__TO DO__
For each line in the records that contains "label", make a copy.

__AVAILABLE RECORDS__

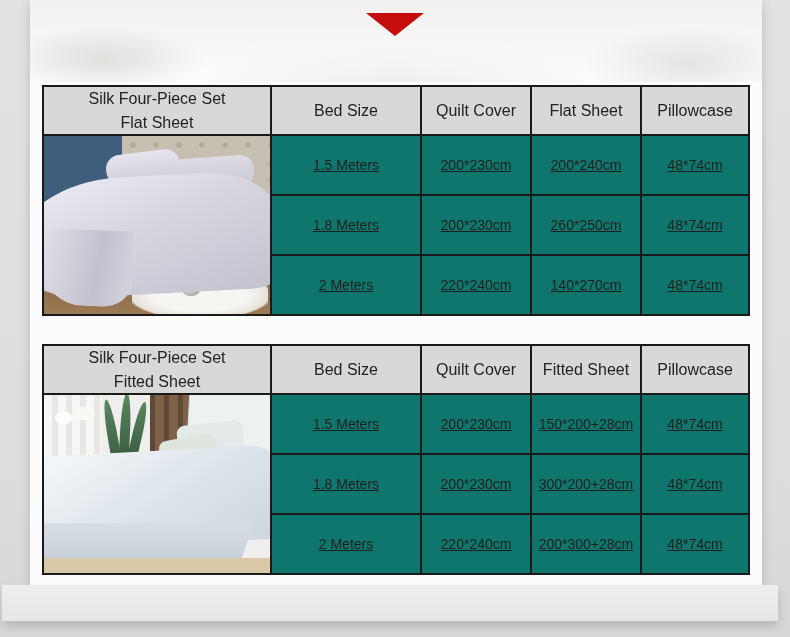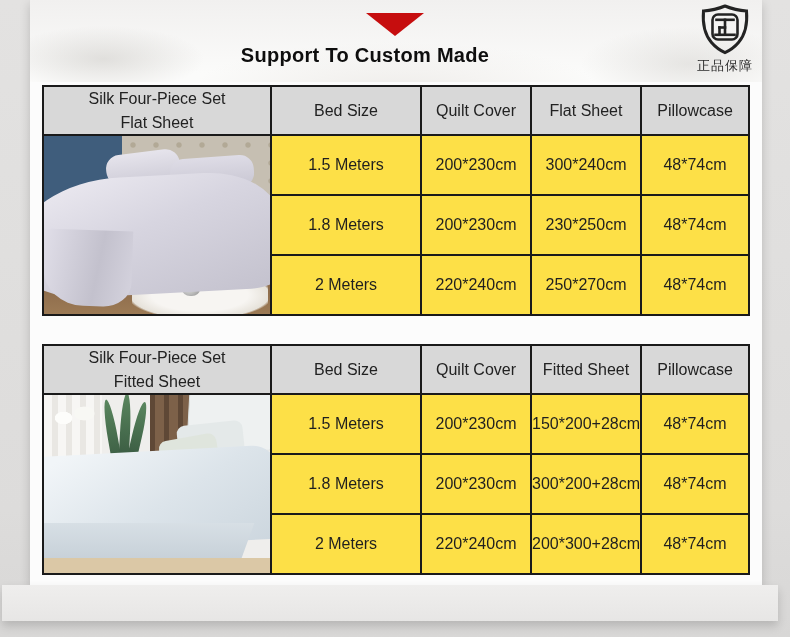--- a/index.html
+++ b/index.html
@@ -36,21 +36,21 @@
   .badge svg{display:block;margin:0 auto;width:52px;height:52px;}
   .badge-label{font-size:13px;color:#2a2a2a;letter-spacing:1px;margin-top:1px;white-space:nowrap;}
   .sr{position:absolute;width:1px;height:1px;overflow:hidden;clip:rect(0 0 0 0);}
 
   
   table.spec{position:absolute;left:42px;width:706px;border-collapse:collapse;table-layout:fixed;
     background:#fff;}
   table.spec th,table.spec td{border:2px solid #1a1a1a;text-align:center;vertical-align:middle;
     padding:0;overflow:hidden;}
   table.spec th{height:47px;background:#d8d8d8;font-weight:400;font-size:16px;color:#222;}
-  table.spec td{height:58px;font-size:16px;color:#1f1f1f;background:#fde047;}
+  table.spec td{height:58px;font-size:14px;color:#1f1f1f;background:#0f766e;text-decoration:underline;}
   th.title-cell{font-size:15.5px;line-height:1.45;color:#2b2b2b;margin-top:18px;}
   th.title-cell .tl{display:block;}
   td.size-cell{background:#f1f0f0;font-size:15.5px;color:#2e2e2e;}
   td.img-cell{padding:0;background:#d8d8d8;position:relative;}
 
   
   .art{position:absolute;inset:0;overflow:hidden;}
   .art div{position:absolute;}
   
   .a1{background:#cfcecd;}
@@ -105,37 +105,21 @@
 </style>
 </head>
 <body>
 
 <div id="screen">
 
   <div class="card"></div>
   <div class="bottom-shelf"></div>
 
   <div class="down-tri"></div>
-  <div class="page-title">Support To Custom Made</div>
-
-  <div class="badge">
-    <svg viewBox="0 0 52 52">
-      <path d="M26 2 C32 4.5 42 6.6 47.5 6.9 C48.6 20 46 31 39.5 38.5 C35.5 43.2 30.5 46.6 26 48.6 C21.5 46.6 16.5 43.2 12.5 38.5 C6 31 3.4 20 4.5 6.9 C10 6.6 20 4.5 26 2 Z" fill="none" stroke="#232323" stroke-width="3"></path>
-      <rect x="13.5" y="10.5" width="25" height="25" rx="5.5" fill="none" stroke="#232323" stroke-width="2.6"></rect>
-      <g stroke="#232323" stroke-width="2.6" stroke-linecap="square" fill="none">
-        <path d="M17.5 15.8 H34.5"></path>
-        <path d="M26 15.8 V30.5"></path>
-        <path d="M20.5 23.5 H26"></path>
-        <path d="M20.5 23.5 V30.5"></path>
-        <path d="M16.5 30.8 H35.5"></path>
-      </g>
-    </svg>
-    <span class="sr">正</span>
-    <div class="badge-label">正品保障</div>
-  </div>
+
 
   <table class="spec" style="top:85px">
     <colgroup>
         <col style="width:228px">
         <col style="width:150px">
         <col style="width:110px">
         <col style="width:110px">
         <col style="width:108px">
       </colgroup>
     <tbody>
@@ -158,33 +142,33 @@
           <div class="a1-rug"></div>
           <div class="a1-teapot"></div>
           <div class="a1-pillow1"></div>
           <div class="a1-pillow2"></div>
           <div class="a1-sheet"></div>
           <div class="a1-drape"></div>
         </div>
       </td>
       <td class="size-cell">1.5 Meters</td>
       <td>200*230cm</td>
-      <td>300*240cm</td>
+      <td>200*240cm</td>
       <td>48*74cm</td>
     </tr>
     <tr>
       <td class="size-cell">1.8 Meters</td>
       <td>200*230cm</td>
-      <td>230*250cm</td>
+      <td>260*250cm</td>
       <td>48*74cm</td>
     </tr>
     <tr>
       <td class="size-cell">2 Meters</td>
       <td>220*240cm</td>
-      <td>250*270cm</td>
+      <td>140*270cm</td>
       <td>48*74cm</td>
     </tr>
   </tbody>
     </table>
 
   <table class="spec" style="top:344px">
     <colgroup>
         <col style="width:228px">
         <col style="width:150px">
         <col style="width:110px">

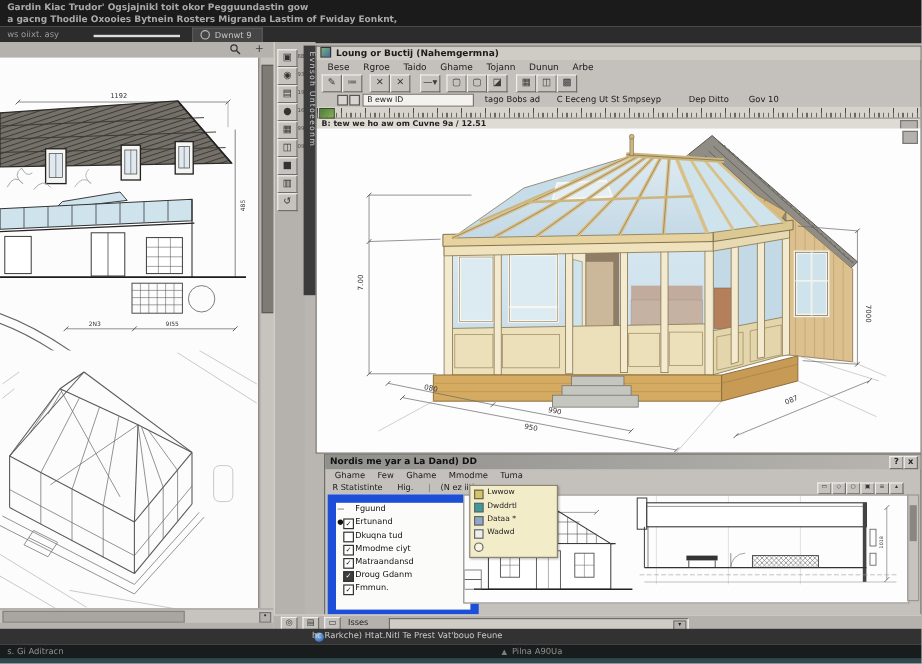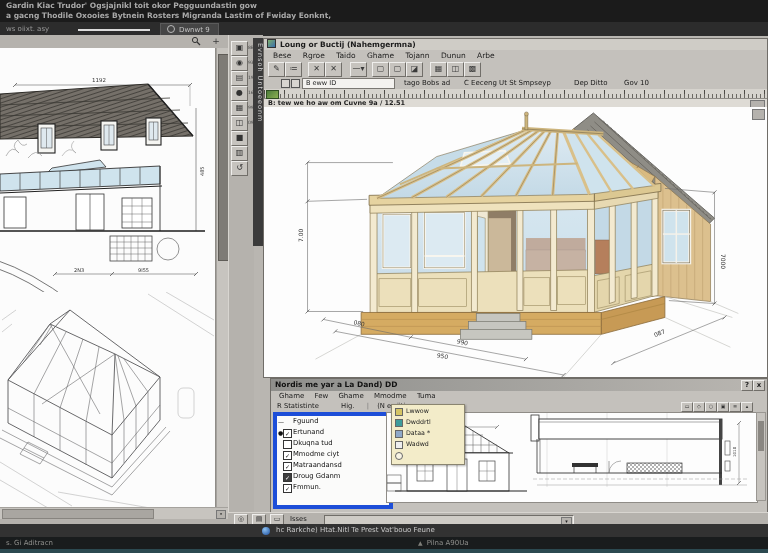--- a/index.html
+++ b/index.html
@@ -68,21 +68,21 @@
   .bw-title{position:absolute;left:0;top:0;width:100%;height:12px;
             background:linear-gradient(90deg,#8f8f8c,#b9b6b1);font-size:7.5px;font-weight:bold;color:#111;line-height:12px;padding-left:4px;box-sizing:border-box;}
   .bw-btn{position:absolute;top:1px;width:10px;height:9px;background:#c6c3be;border:1px solid;
           border-color:#efeeec #716e69 #716e69 #efeeec;font-size:7px;line-height:8px;text-align:center;color:#222;}
   .bw-menu{position:absolute;left:0;top:12px;width:100%;height:10px;font-size:7px;color:#1c1c1c;line-height:10px;}
   .bw-menu span{margin-left:8px;}
   .bw-tools{position:absolute;left:0;top:22px;width:100%;height:11px;font-size:6.8px;color:#1c1c1c;line-height:11px;}
   .bw-mini{position:absolute;top:1px;width:10px;height:8px;background:#c6c3be;border:1px solid;
            border-color:#efeeec #716e69 #716e69 #efeeec;font-size:5px;line-height:7px;text-align:center;color:#333;}
   .bw-tree{position:absolute;left:2px;top:33px;width:112px;height:89px;background:#fbfbfa;
-           border:4px solid #1d4ed8;font-size:6.8px;color:#111;overflow:hidden;}
+           border:7px solid #1d4ed8;font-size:6.8px;color:#111;overflow:hidden;}
   .trow{position:relative;height:11px;line-height:11px;padding-left:16px;white-space:nowrap;}
   .cbx{position:absolute;left:6px;top:2px;width:7px;height:7px;border:1px solid #333;background:#fff;
        font-size:6px;line-height:7px;text-align:center;color:#111;}
   .cbx.dark{background:#3e3e3e;color:#fff;}
   .lead{position:absolute;left:1px;top:0;font-size:6px;}
   .bw-draw{position:absolute;left:115px;top:33px;width:370px;height:89px;background:#fdfdfd;border:1px solid #8f8c87;overflow:hidden;}
   .bw-vscroll{position:absolute;right:1px;top:33px;width:10px;height:89px;background:#c7c4bf;border:1px solid #9a9792;box-sizing:border-box;}
   .bw-vscroll .thumb{position:absolute;left:1px;top:8px;width:6px;height:30px;background:#8a8782;}
   .popup{position:absolute;left:120px;top:25px;width:72px;height:59px;background:#f3ecc9;border:1px solid #8a8570;
          box-shadow:1px 1px 2px rgba(0,0,0,.3);font-size:6.3px;color:#222;z-index:5;}
@@ -98,21 +98,21 @@
   .as-btn{position:absolute;top:1px;width:12px;height:9px;background:#c6c3be;border:1px solid;
           border-color:#efeeec #716e69 #716e69 #efeeec;font-size:7px;line-height:8px;text-align:center;color:#333;}
   .as-lbl{position:absolute;left:62px;top:2px;font-size:6.8px;color:#1c1c1c;}
   .combo{position:absolute;left:96px;top:1.5px;width:248px;height:9px;background:#cfccc6;
          border:1px solid;border-color:#716e69 #efeeec #efeeec #716e69;}
   .combo .arrow{position:absolute;right:1px;top:1px;width:9px;height:7px;background:#b5b2ad;border:1px solid #777;
          font-size:5px;line-height:6px;text-align:center;color:#222;}
   .statusline{left:0;top:524px;width:768px;height:13px;background:#323232;color:#c9c9c9;font-size:7px;line-height:13px;}
   .statusline .orb{position:absolute;left:262px;top:3px;width:8px;height:8px;border-radius:50%;
         background:radial-gradient(circle at 35% 30%,#8cc0f0,#1c4f9e);}
-  .statusline .txt{position:absolute;left:276px;top:0;}
+  .statusline .txt{position:absolute;left:260px;top:0;}
   .bottombar{left:0;top:537px;width:768px;height:12px;background:#191c1d;color:#8f8f8c;font-size:7px;line-height:12px;}
   .bottombar .left{position:absolute;left:6px;}
   .bottombar .center{position:absolute;left:418px;}
   .bottombar .warn{color:#7f7f7a;margin-right:4px;font-size:6px;}
   .tealstrip{left:0;top:549px;width:768px;height:4px;background:#2b4950;}
   svg text{font-family:"DejaVu Sans","Liberation Sans",sans-serif;}
 </style>
 </head>
 <body>
 
@@ -575,21 +575,21 @@
   </div>
   <div class="bw-menu">
     <span>Ghame</span>
     <span>Few</span>
     <span>Ghame</span>
     <span>Mmodme</span>
     <span>Tuma</span>
   </div>
   <div class="bw-tools">
     <span style="margin-left:6px">R Statistinte</span>
-    <span style="margin-left:20px">Hig.</span>
+    <span style="margin-left:10px">Hig.</span>
     <span style="margin-left:10px;color:#777">|</span>
     <span style="margin-left:6px">(N ez iitim</span>
     <span class="bw-mini" style="right:74px">▭</span>
     <span class="bw-mini" style="right:62px">◇</span>
     <span class="bw-mini" style="right:50px">○</span>
     <span class="bw-mini" style="right:38px">▣</span>
     <span class="bw-mini" style="right:26px">≡</span>
     <span class="bw-mini" style="right:14px">▴</span>
   </div>
   <div class="bw-tree">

__SOLUTION TO THIS EXERCISE__
   .badge-label{font-size:13px;color:#2a2a2a;letter-spacing:1px;margin-top:1px;white-space:nowrap;}
-    <div class="badge-label">正品保障</div>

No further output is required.